If conservatives are interested in taking Sailor’s advice, they’ve been—as Siddiqui puts it—‘cautious’ in their approach. Paul, one of the few Republican candidates who has openly acknowledged the black community’s concerns about police brutality, blundered when he attributed Baltimore’s uprising this past spring to “the breakdown of the family structure, the lack of fathers, [and] the lack of sort of a moral code in our society,” without acknowledging black residents’ concerns about the role of the police in fueling the violence. Establishment wunderkind Marco Rubio has publicly said that concerns about the unjust treatment of blacks at the hands of law enforcement “is a legitimate issue,” but hasn’t offered any indication that he would take up the cause if he were to win. And other candidates, eager to appeal to the party’s remaining (but waning) tough-on-crime wing, have only raised race as a means of discussing the black community’s supposed anti-police bias and the rising crime wave that it isn’t actually causing—leaving other key issues like voting rights, the racial wealth gap, and education still on the table.
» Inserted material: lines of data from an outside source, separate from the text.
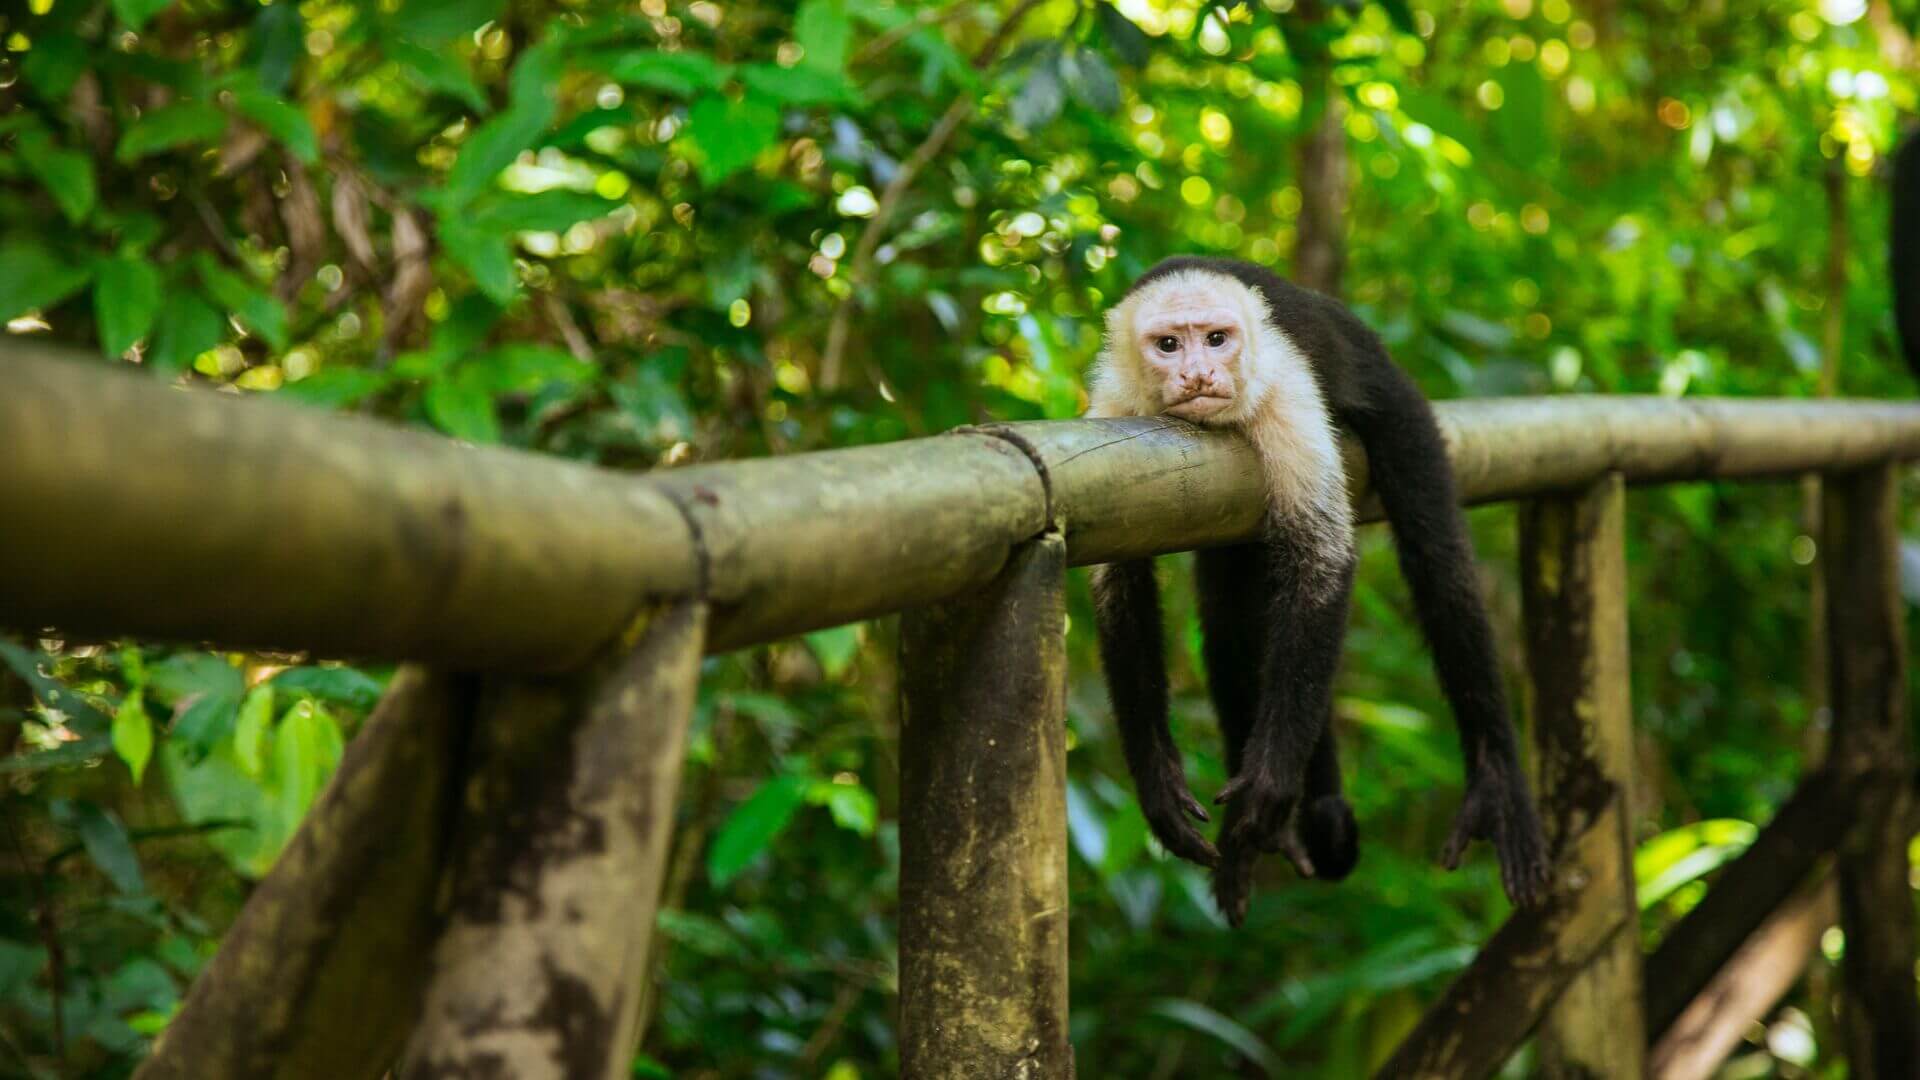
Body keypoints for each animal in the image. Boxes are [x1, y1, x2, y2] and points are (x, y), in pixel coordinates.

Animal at [1090, 255, 1551, 922]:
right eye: (1168, 345)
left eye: (1217, 339)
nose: (1199, 374)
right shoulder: (1114, 406)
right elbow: (1121, 587)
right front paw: (1157, 781)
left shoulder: (1286, 390)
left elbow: (1322, 560)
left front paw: (1273, 779)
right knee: (1228, 617)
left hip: (1400, 407)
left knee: (1442, 569)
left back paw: (1496, 784)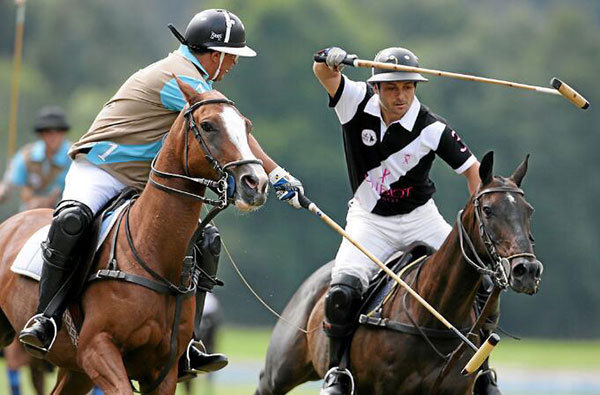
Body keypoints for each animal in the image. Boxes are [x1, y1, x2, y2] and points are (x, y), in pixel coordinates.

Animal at [0, 81, 268, 395]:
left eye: (246, 126)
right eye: (208, 125)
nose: (256, 183)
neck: (153, 251)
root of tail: (12, 222)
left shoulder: (162, 371)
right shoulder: (97, 348)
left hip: (74, 370)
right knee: (71, 220)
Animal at [256, 153, 544, 395]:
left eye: (529, 210)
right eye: (487, 210)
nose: (527, 270)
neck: (434, 316)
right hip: (280, 370)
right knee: (341, 294)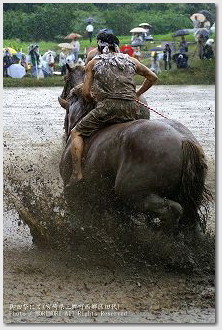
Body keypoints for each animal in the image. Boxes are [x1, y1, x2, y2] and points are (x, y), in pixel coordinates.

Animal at [58, 64, 211, 233]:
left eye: (65, 79)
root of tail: (184, 140)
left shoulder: (75, 198)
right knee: (191, 219)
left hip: (135, 194)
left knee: (174, 210)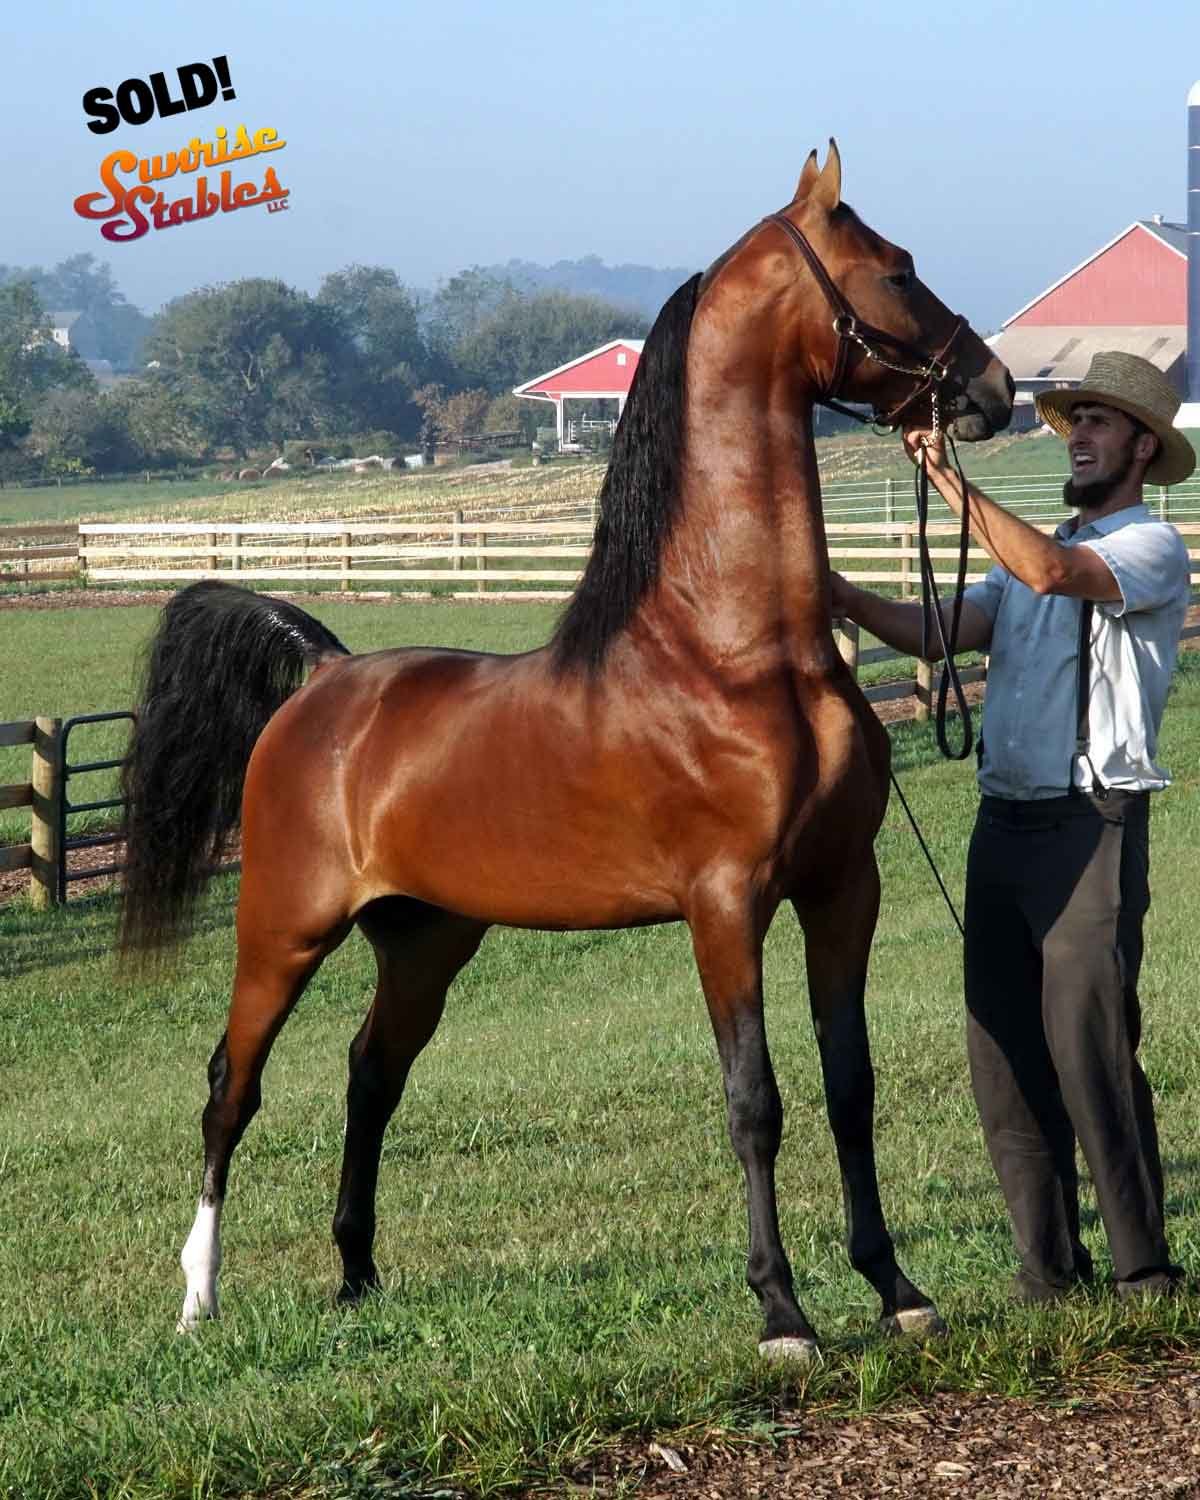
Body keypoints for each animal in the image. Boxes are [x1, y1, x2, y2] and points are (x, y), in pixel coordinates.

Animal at [119, 143, 1013, 1360]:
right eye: (897, 268)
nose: (996, 388)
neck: (732, 655)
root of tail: (326, 676)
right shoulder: (725, 905)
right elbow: (756, 1101)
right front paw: (782, 1312)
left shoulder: (842, 887)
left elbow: (849, 1085)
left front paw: (895, 1287)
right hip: (283, 930)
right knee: (231, 1085)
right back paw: (199, 1299)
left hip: (427, 940)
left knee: (370, 1077)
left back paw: (357, 1276)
To some extent, conservative intransigence on racial matters has been shielded from internal scrutiny due to the very recent rise of famed African-American neurosurgeon Ben Carson in the GOP polls, a development that some conservatives celebrate as an indication of the Republican Party’s progress on race. However, while Carson’s stories of overcoming a violent childhood, frequent deployment of respectability politics, and use of rapping campaign ads seem to speak to what The Daily Beast’s Goldie Taylor categorized as strategies “that served to deepen his public policy bona fides and ingratiate him with working and middle class white audiences,” black political commentators have been quick to point out that the elevation of a candidate that some on the right believe would be the first ‘real black president’ hasn’t led to any substantial efforts to address the specific concerns of black voters. “Carson has given the GOP a black man who is the personification of the nation’s progress but doesn’t much remind the Republicans about the institutionally embedded racial problems that remain,” Isaac Bailey recently wrote for Politico Magazine. “His presence makes it easier for the GOP to continue downplaying the inequalities most African-Americans want given more priority.”

As the GOP argues that it has found the candidate whose appearance makes him the most suitable to replace Obama, the Democrats have focused on convincing voters that they are the direct heirs to the current president’s political legacy. Sanders’s anti-establishment ideology and history of civil rights activism makes him the candidate that his supporters think should be the most attractive to young black activists, but his relative inexperience on the racial justice issues of today prompted Black Lives Matter activists to disrupt his events several times this summer and demand that he release a racial justice platform (which he did shortly thereafter). Hillary Clinton is a familiar face among older, more moderate black voters, but, as The New Republic’s Suzy Khimm points out, many “haven’t forgotten that her husband’s tough-on-crime policies are part of the problem when it comes to systemic racism in criminal justice.” And while former Maryland governor Martin O’Malley actually has experience leading a predominantly black city, the fact that the “zero-tolerance” policies that fueled Baltimore’s discontent this spring were implemented while he was still mayor has impeded his standing among black voters. While it is tempting to say that Democrats don’t have to work for the black vote, the truth is that many voters are frustrated with their treatment at the hands of a party that, in the words of Black Lives Matter co-founder Patrisse Cullors, “has milked the Black vote while creating policies that decimate Black communities.”

All of this leads to a still unanswered question: How will the black electorate vote in 2016? That will likely depend on how candidates approach a voting bloc that is united on certain key issues but ideologically divided on others. Both parties will need to put in considerable work if they hope to have black voters backing them at the polls. The outcome of the election may depend on it.